ROANOKE TIMES

                         Roanoke Times
                 Copyright (c) 1995, Landmark Communications, Inc.

DATE: TUESDAY, April 10, 1990                   TAG: 9004100201
SECTION: EXTRA                    PAGE: E-5   EDITION: METRO 
SOURCE: 
DATELINE:                                 LENGTH: Medium


PEOPLE

Hugh Hefner, Playboy magazine founder, and his wife, Kimberly, became parents of a baby boy on Monday, Hefner's 64th birthday.

Marston Glenn Hefner was born at Cedars-Sinai Medical Center in Los Angeles weighing 8 pounds, 13 ounces, said Playboy spokesman Bill Farley. Both baby and mother were doing well, he said.

Hefner has two children from a previous marriage: daughter Christie, the head of Playboy Enterprises, and son David.

Angela Davis says black college students today are in a better position to identify and challenge racism from curriculums and from overt racist attacks on campus.

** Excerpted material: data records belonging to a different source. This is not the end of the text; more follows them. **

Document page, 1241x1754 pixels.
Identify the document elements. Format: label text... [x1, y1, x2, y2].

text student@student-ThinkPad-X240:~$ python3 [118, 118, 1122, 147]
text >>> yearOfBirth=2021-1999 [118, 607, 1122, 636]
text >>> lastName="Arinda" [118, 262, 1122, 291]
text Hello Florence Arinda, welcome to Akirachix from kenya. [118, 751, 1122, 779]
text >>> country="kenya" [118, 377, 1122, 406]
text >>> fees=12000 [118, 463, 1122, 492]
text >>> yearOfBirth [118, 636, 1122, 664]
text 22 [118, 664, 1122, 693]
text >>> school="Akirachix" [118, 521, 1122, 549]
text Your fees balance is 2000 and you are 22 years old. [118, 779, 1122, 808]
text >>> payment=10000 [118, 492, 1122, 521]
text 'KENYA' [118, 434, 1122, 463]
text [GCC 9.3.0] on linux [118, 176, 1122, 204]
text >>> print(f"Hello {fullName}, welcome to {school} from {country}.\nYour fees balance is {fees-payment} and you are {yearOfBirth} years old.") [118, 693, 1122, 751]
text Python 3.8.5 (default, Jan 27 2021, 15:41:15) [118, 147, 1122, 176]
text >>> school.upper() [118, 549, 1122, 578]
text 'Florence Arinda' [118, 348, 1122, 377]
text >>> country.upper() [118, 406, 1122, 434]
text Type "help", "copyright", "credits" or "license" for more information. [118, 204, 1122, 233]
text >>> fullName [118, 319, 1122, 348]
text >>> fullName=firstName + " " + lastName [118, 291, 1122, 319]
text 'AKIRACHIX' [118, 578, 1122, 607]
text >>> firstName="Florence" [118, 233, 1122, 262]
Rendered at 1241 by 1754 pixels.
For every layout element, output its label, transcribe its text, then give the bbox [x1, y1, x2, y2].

Davis told black students at Georgia State University to push mostly white universities to create black studies programs to crush on-campus racism.

"The message we must bring to campus communities across the country is that the problem is not so much ours," she said. "We fought for the right of African-American students to have access to the educational institutions of this country only to realize that the education . . . was flawed in and of itself."

Maria Shriver returned Sunday to co-anchor NBC's "Sunday Today" only to say she's leaving. She cited travel and motherhood as reasons.

Shriver, who is married to actor Arnold Schwarzenegger, gave birth to their first child, a daughter, in December.

On her return from maternity leave, she told viewers that Sunday was her last day on the show she has co-anchored since its inception in 1987.

George Will, a heavy hitter in journalism, was little more than a bench-warmer as a young baseball player.

Will, 48, a fan of the national pastime whose new book is "Men at Work: The Craft of Baseball," said as a youngster he was a born right fielder, "which is where they put the kid they can't figure out what to do with.

"As a hitter, I wanted to walk. I lacked athletic confidence, which is why I sank to journalism," he said in the April 16 issue of People magazine.